Curation effort is real and shouldn't be lost. Scenarios represent careful work — selecting representative cases, capturing photographer intent, recording expected primitives. Versioning preserves that work even when the dataset evolves.

Alternatives considered¶

Mutable golden dataset, git tag the release points: comparable runs require checking out historical state. Awkward; a manifest in the run output should be self-contained.
Single golden dataset, never updated: loses coverage as the project grows. Doesn't scale.
No golden dataset (per-run scenarios): no comparability between runs.
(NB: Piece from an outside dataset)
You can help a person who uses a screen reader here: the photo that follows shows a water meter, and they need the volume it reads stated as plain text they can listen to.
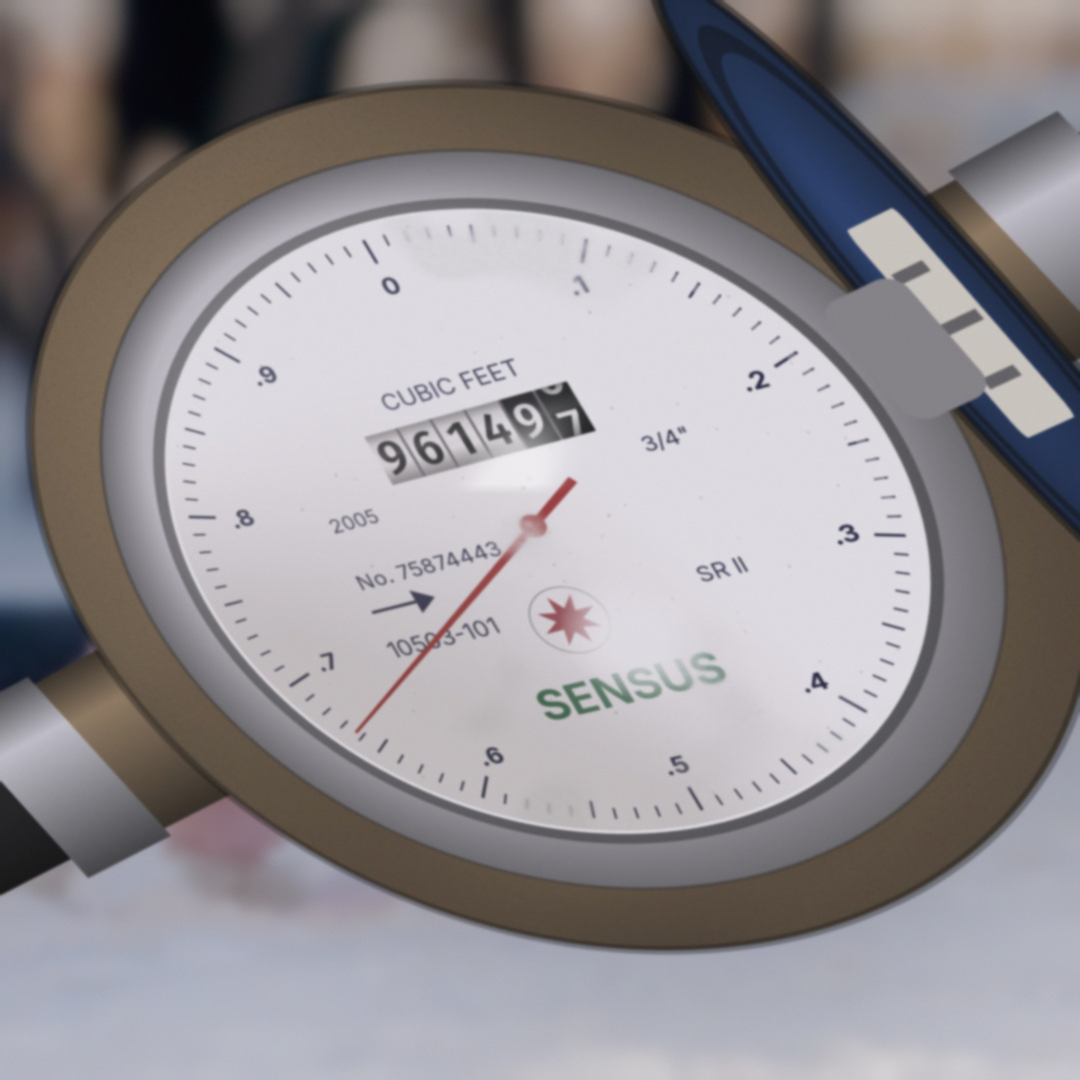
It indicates 961496.66 ft³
Defeats RFC-017's auto-research goal.
Versioning per scenario (each scenario carries its own version): per-scenario versioning makes sense if scenarios evolve independently, but in practice the dataset evolves as a unit (a new release adds 3 scenarios and tightens 2 existing ones — that's one version bump). Simpler to version the set.

Consequences¶

Positive:

Cross-run metric comparison is sound
Curation effort is preserved across iterations
Multiple golden versions coexist for different testing needs (regression vs new coverage)
Reproducibility is honest — a months-old run manifest references a specific golden version that still exists in the tree

Negative:

Repository size grows with each golden version (mitigation: raws may live elsewhere via content-hash pointers; the markdown/TOML scenarios are tiny)
"Which version should I run against?" becomes a small choice for the eval harness user (mitigation: default to the latest, allow override)
Authoring overhead — improving a scenario means creating a new version, not editing in place (the discipline is the point)

Implementation notes¶

data/eval/golden_v1/manifest.json declares the version's scope:

{
  "version": "v1",
  "shipped_at": "2026-09-15",
  "shipped_at_git_sha": "...",
  "scenarios": ["001_iguana_warm", "002_manta_blue", ...],
  "metric_weights": {
    "vocab_purity": 1.0,
    "expected_primitives_used": 0.8,
    "brief_alignment": 0.6
  },
  "notes": "Phase 5 launch dataset. 8 scenarios spanning underwater wildlife, cold pelagic, mixed light."
}

A CI check (scripts/verify-golden-immutable.sh) compares each golden_vN/ directory against its shipped state (via the git tag matching the version) and fails if any file under a shipped version has changed.
Raw files (.NEF, .ARW, …) are too large to commit. Each scenario's scenario.toml records a SHA-256 of the raw; the actual file lives at data/eval/golden_v1/scenarios/<id>/raw.NEF for users who have a local copy, OR at a configurable CHEMIGRAM_GOLDEN_RAWS_DIR for users with raws stored elsewhere. If neither is present, scenarios skip gracefully with an explicit warning.
The convention is: golden_v1 is shipped at the close of Phase 5's first auto-research milestone. Phase 1 ships the eval harness design only (RFC-017, this ADR, and ADR-047), no scenarios.